WHAT THE EXERCISE ASKS:
Swap every "series" in the lines below for "data series", and write the lines out again with nothing else altered and the pictures left out.

═════ RECORDS

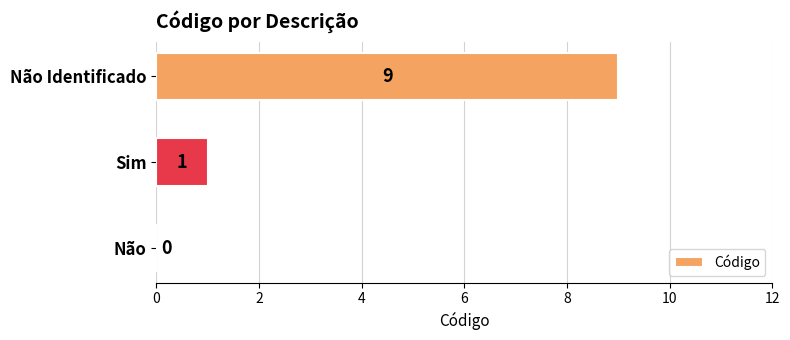

At which label is the value closest to 4?

Sim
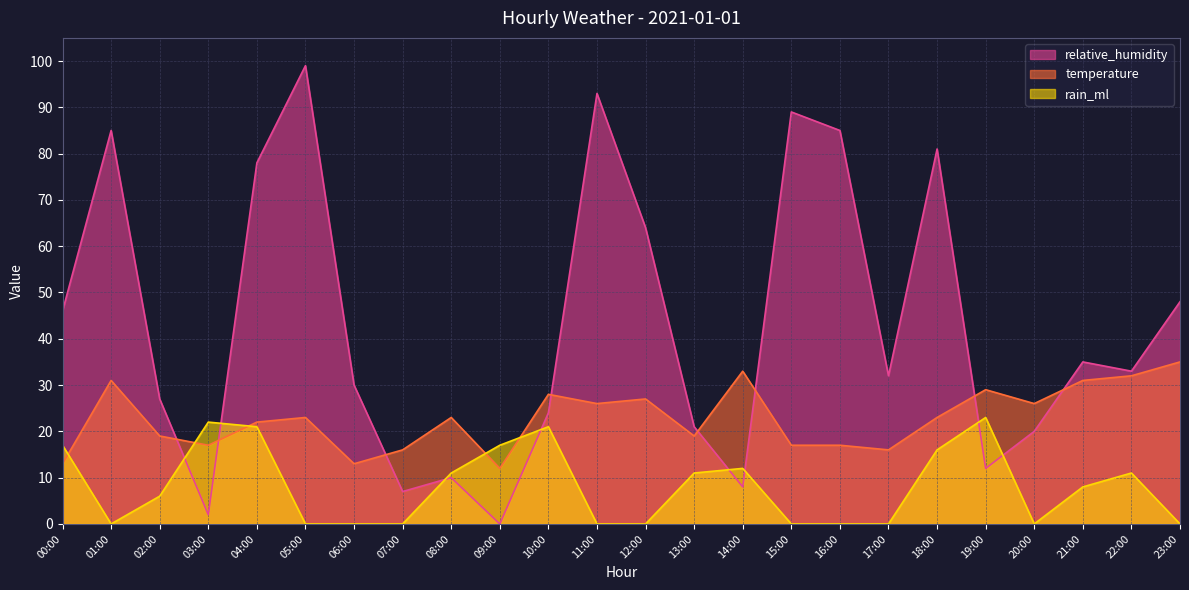

The rain_ml series shows 9 at 10:00. True or false?

False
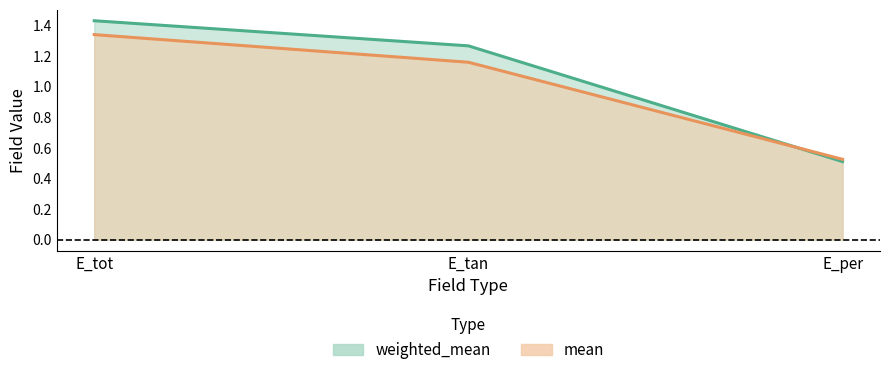

Reading left to right, list all the values displayed in this chart.

weighted_mean: 1.4	1.3	0.5
mean: 1.3	1.2	0.5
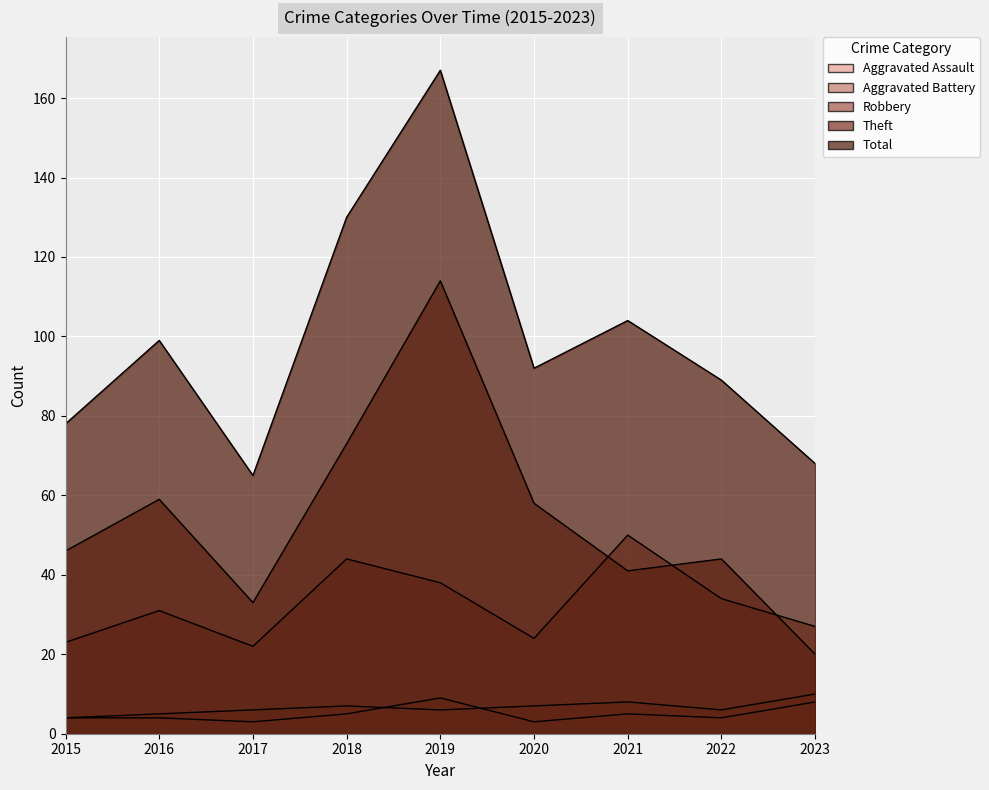

Where is the first local maximum for Robbery?

2016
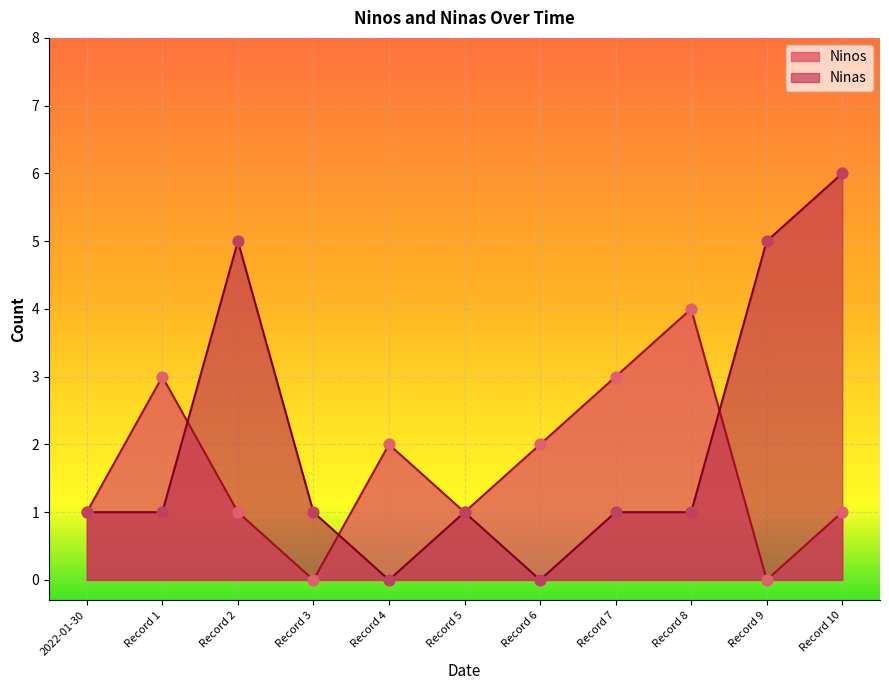

What are all the series names shown in the legend?

Ninos, Ninas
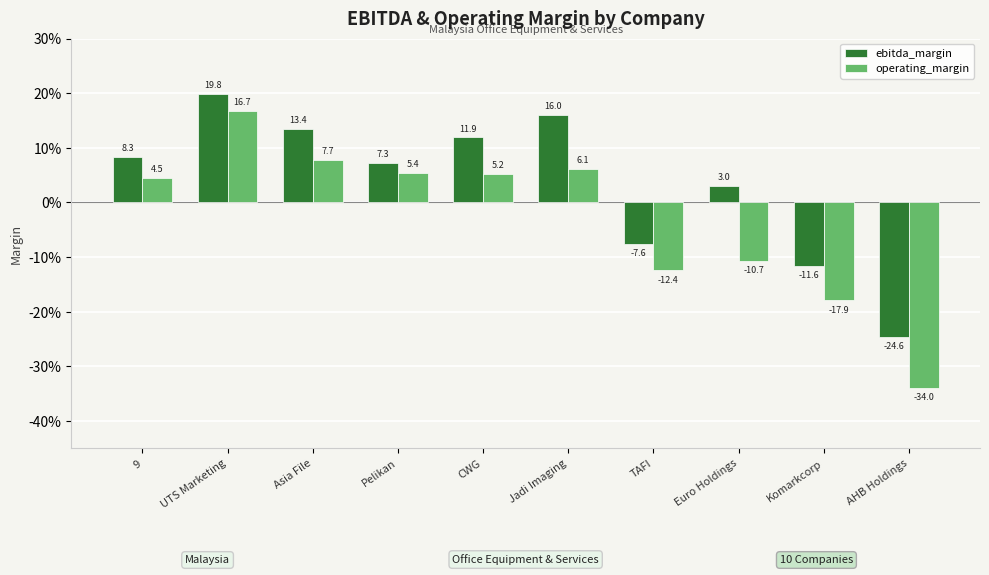

Are the bars horizontal?

No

══════════

ANSWER SECTION:
At which label is the value closest to 4?

Sim

The rain_ml data series shows 9 at 10:00. True or false?

False

Reading left to right, list all the values displayed in this chart.

weighted_mean: 1.4	1.3	0.5
mean: 1.3	1.2	0.5

Where is the first local maximum for Robbery?

2016

What are all the data series names shown in the legend?

Ninos, Ninas

Are the bars horizontal?

No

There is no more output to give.